Basic Implementation

basic.scala
import scala.collection.mutable.ArrayBuffer

object Main {
	def matchOpen(close: Char): Char = close match {
		case ')' => '('
		case ']' => '['
		case '}' => '{'
		case _   => ' '
	}

	def main(args: Array[String]): Unit = {
		val text = "({[]})"
		val stack = ArrayBuffer.empty[Char]
		var balanced = true
		var i = 0
		while (balanced && i < text.length) {
			val ch = text(i)
			if (ch == '(' || ch == '[' || ch == '{') {
				stack += ch
			} else {
				if (stack.isEmpty || stack.last != matchOpen(ch)) {
					balanced = false
				} else {
					stack.remove(stack.length - 1)
				}
			}
			i = i + 1
		}
		if (stack.nonEmpty) {
			balanced = false
		}
		println(if (balanced) "True" else "False")
	}
}

Complexity

  • Time: O(n)
  • Space: O(n) worst case

Implementation notes

  • Scala: ArrayBuffer[Char] with += / remove(length - 1) / last is the smallest honest stack shape; reaching for scala.collection.mutable.Stack would hide the explicit push/pop pattern.
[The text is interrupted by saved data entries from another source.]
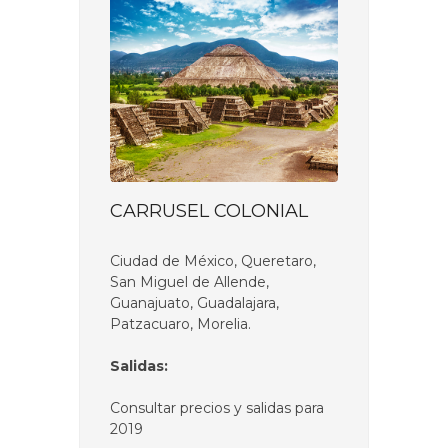
CARRUSEL COLONIAL
Ciudad de México, Queretaro,
San Miguel de Allende,
Guanajuato, Guadalajara,
Patzacuaro, Morelia.
Salidas:
Consultar precios y salidas para
2019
A var balanced plus a while (balanced && i < text.length) loop keeps the early-exit visible without leaning on scala.util.boundary.
  • The matchOpen helper documents the closing -> opening map without leaking runtime references into the replay.
  • The replay highlights the current character, shows the stack updating each frame, and surfaces the final balanced/unbalanced verdict.
stack push/pop Use an `ArrayBuffer[Char]` as the open-bracket stack; push by `stack += ch`, pop by `stack.remove(stack.length - 1)`.
matching map A small `matchOpen(close)` helper returns the expected opener for each closing bracket — three explicit `match` arms keep the lesson compact.